Technological progress opens up new opportunities in disease research. Fluorescence microscopy makes use of the fact that some substances in human cells react to excitation light by emitting fluorescence. Through the use of multiple fluorescent labeling, cell components, DNA regions or whole DNA sequences can be identified from the different colours. In breast cancer patients, for instance, doctors are particularly interested in chromosome 17 and HER2 status, which promotes tumor growth. Using multi-color fluorescence in situ hybridization (M-FISH) pathologists can count the number of positively labeled (malignant) cells and color-code them. The cell nucleus, for example, is coloured blue, chromosome 17 green and the HER2/neu receptor red. However, labeling and visualisation is also the greatest challenge in M-FISH microscopy: the color signals of some pixels overlap, cannot be clearly localised and make analysis more difficult.

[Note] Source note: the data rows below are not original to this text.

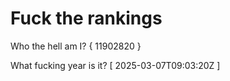 # Fuck the rankings

Who the hell am I?
{ 11902820 }

What fucking year is it?
[ 2025-03-07T09:03:20Z ]
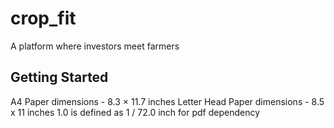 # crop_fit

A platform where investors meet farmers

## Getting Started

A4 Paper dimensions - 8.3 × 11.7 inches
Letter Head Paper dimensions - 8.5 x 11 inches
1.0 is defined as 1 / 72.0 inch for pdf dependency 



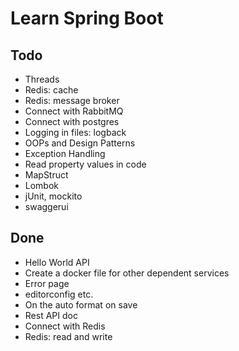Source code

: # Learn Spring Boot

## Todo

- Threads
- Redis: cache
- Redis: message broker
- Connect with RabbitMQ
- Connect with postgres
- Logging in files: logback
- OOPs and Design Patterns
- Exception Handling
- Read property values in code
- MapStruct
- Lombok
- jUnit, mockito
- swaggerui

## Done

- Hello World API
- Create a docker file for other dependent services
- Error page
- editorconfig etc.
- On the auto format on save
- Rest API doc
- Connect with Redis
- Redis: read and write
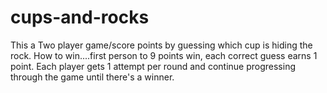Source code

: # cups-and-rocks
This a Two player game/score points by guessing which cup is hiding the rock.
How to win....first person to 9 points win, each correct guess earns 1 point.
Each player gets 1 attempt per round and continue progressing through the game until there's a winner.
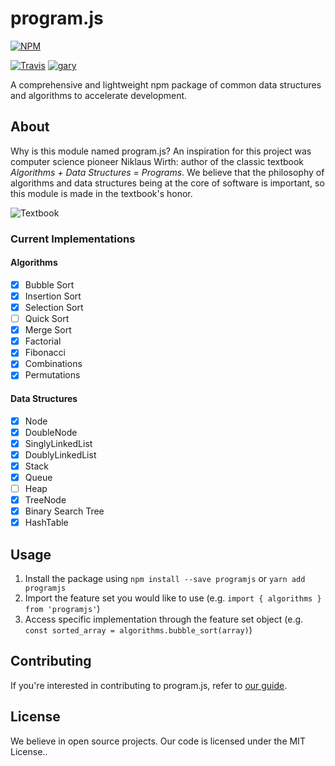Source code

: # program.js

[![NPM](https://nodei.co/npm/programjs.png?mini=true)](https://nodei.co/npm/programjs/)

[![Travis](https://travis-ci.org/eloreprojects/programjs.svg?branch=master)](https://travis-ci.org/eloreprojects/programjs)
[![gary](https://img.shields.io/badge/gary-approved-11999E.svg)](http://elore.io)

A comprehensive and lightweight npm package of common data structures and algorithms to accelerate development.

## About

Why is this module named program.js? An inspiration for this project was computer science pioneer Niklaus Wirth: author of the classic textbook *Algorithms + Data Structures = Programs*. We believe that the philosophy of algorithms and data structures being at the core of software is important, so this module is made in the textbook's honor.

![Textbook](https://upload.wikimedia.org/wikipedia/en/9/90/Algorithms_%2B_Data_Structures.jpg)

### Current Implementations

#### Algorithms

- [x] Bubble Sort
- [x] Insertion Sort
- [x] Selection Sort
- [ ] Quick Sort
- [x] Merge Sort
- [x] Factorial
- [x] Fibonacci
- [x] Combinations
- [x] Permutations

#### Data Structures

- [x] Node
- [x] DoubleNode
- [x] SinglyLinkedList
- [x] DoublyLinkedList
- [x] Stack
- [x] Queue
- [ ] Heap
- [x] TreeNode
- [x] Binary Search Tree
- [x] HashTable

## Usage

1. Install the package using `npm install --save programjs` or `yarn add programjs`
2. Import the feature set you would like to use (e.g. `import { algorithms } from 'programjs'`)
3. Access specific implementation through the feature set object (e.g. `const sorted_array = algorithms.bubble_sort(array)`)

## Contributing

If you're interested in contributing to program.js, refer to [our guide](https://github.com/eloreprojects/programjs/blob/master/CONTRIBUTING.md).

## License

We believe in open source projects. Our code is licensed under the MIT License..
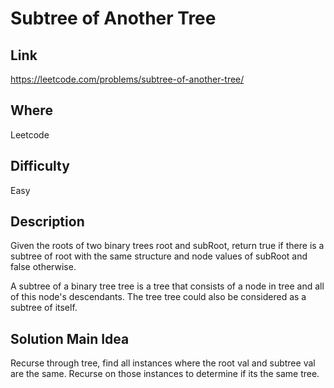 # Subtree of Another Tree

## Link

https://leetcode.com/problems/subtree-of-another-tree/

## Where

Leetcode

## Difficulty

Easy

## Description

Given the roots of two binary trees root and subRoot, return true if there is a subtree of root with the same structure and node values of subRoot and false otherwise.

A subtree of a binary tree tree is a tree that consists of a node in tree and all of this node's descendants. The tree tree could also be considered as a subtree of itself.

## Solution Main Idea

Recurse through tree, find all instances where the root val and subtree val are the same. Recurse on those instances to determine if its the same tree.
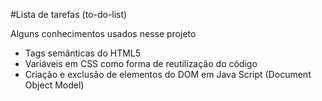 #Lista de tarefas (to-do-list)

Alguns conhecimentos usados nesse projeto
- Tags semânticas do HTML5
- Variáveis em CSS como forma de reutilização do código
- Criação e exclusão de elementos do DOM em Java Script (Document Object Model)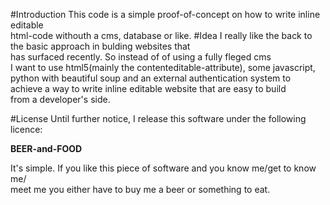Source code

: #Introduction
This code is a simple proof-of-concept on how to write inline editable  
html-code withouth a cms, database or like.
#Idea
I really like the back to the basic approach in bulding websites that  
has surfaced recently. So instead of of using a fully fleged cms  
I want to use html5(mainly the contenteditable-attribute), some javascript,  
python with beautiful soup and an external authentication system to  
achieve a way to write inline editable website that are easy to build  
from a developer's side.

#License
Until further notice, I release this software under the following licence:

**BEER-and-FOOD**

It's simple. If you like this piece of software and you know me/get to know me/  
meet me you either have to buy me a beer or something to eat.
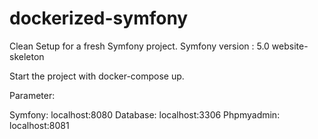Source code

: # dockerized-symfony

Clean Setup for a fresh Symfony project.
Symfony version : 5.0 website-skeleton

Start the project with docker-compose up.

Parameter: 

Symfony: localhost:8080
Database: localhost:3306
Phpmyadmin: localhost:8081
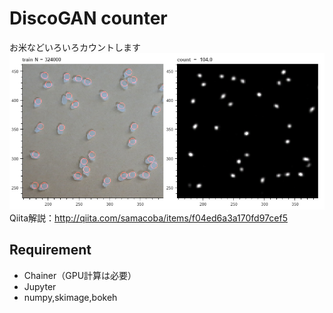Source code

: # DiscoGAN counter
お米などいろいろカウントします
<img src="https://raw.githubusercontent.com/samacoba/DiscoGAN_counter/master/sample.png">
Qiita解説：http://qiita.com/samacoba/items/f04ed6a3a170fd97cef5

## Requirement

- Chainer（GPU計算は必要）
- Jupyter
- numpy,skimage,bokeh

The researchers Thomas Arnold and Martin DeBiasio, both specialists in spectral image processing at CTR, the Competence Centre for Advanced Sensor Technologies, have tackled the problem. Arnold: “The M-FISH results are like a cloud with a large number of colour pixels that overlap in places, making it difficult to identify and classify the colours. Pathologists therefore need a great deal of experience and have to be extremely meticulous. We have developed a system that separates the data three dimensionally as it were.” The three-dimensional arrangement of the probes is particularly interesting for the two CTR researchers: “The colour perception of each pixel is also affected by its neighbour. This is why we have broken down all the spectra into their constituent parts. The algorithm deciphers the cloud and separates the pixels,” explains Thomas Arnold.
Not only did they take a new approach in software development, but also adapted the hardware. Martin DeBiasio said: “We used special microscope components. In addition to a highly sensitive camera, we opted for a particular light source that would excite the fluorescent signals better and a tunable filter to record the individual images in a very narrow wavelength range.”
The two researchers succeeded in proving that spectral image analysis can improve the image contrast and thus increase the image quality. Their tests showed that 22% of the colour pixels could not be clearly identified in classic color images (RGB). Spectral image analysis enabled them to reduce the percentage to 1.1 %. “Doctors can now identify pixels that they could not previously see with the naked eye. As the images are more accurate and analysis conditions standardised, the technology can help the doctor to make the diagnosis,” said the researchers.
The two multispectral specialists were assisted by Dr Franz G Würz from the Pathology Institute at Klagenfurt regional hospital. “Without the tissue images Dr Würz made available to us and his medical expertise, we would not have been able to carry out our analyses,” added DeBiasio.
Their results have appeared in several scientific publications and the two young researchers have also attended international conferences. In the meantime their work has been progressing. They intend to isolate not just three but five or more colors from the cloud in the future.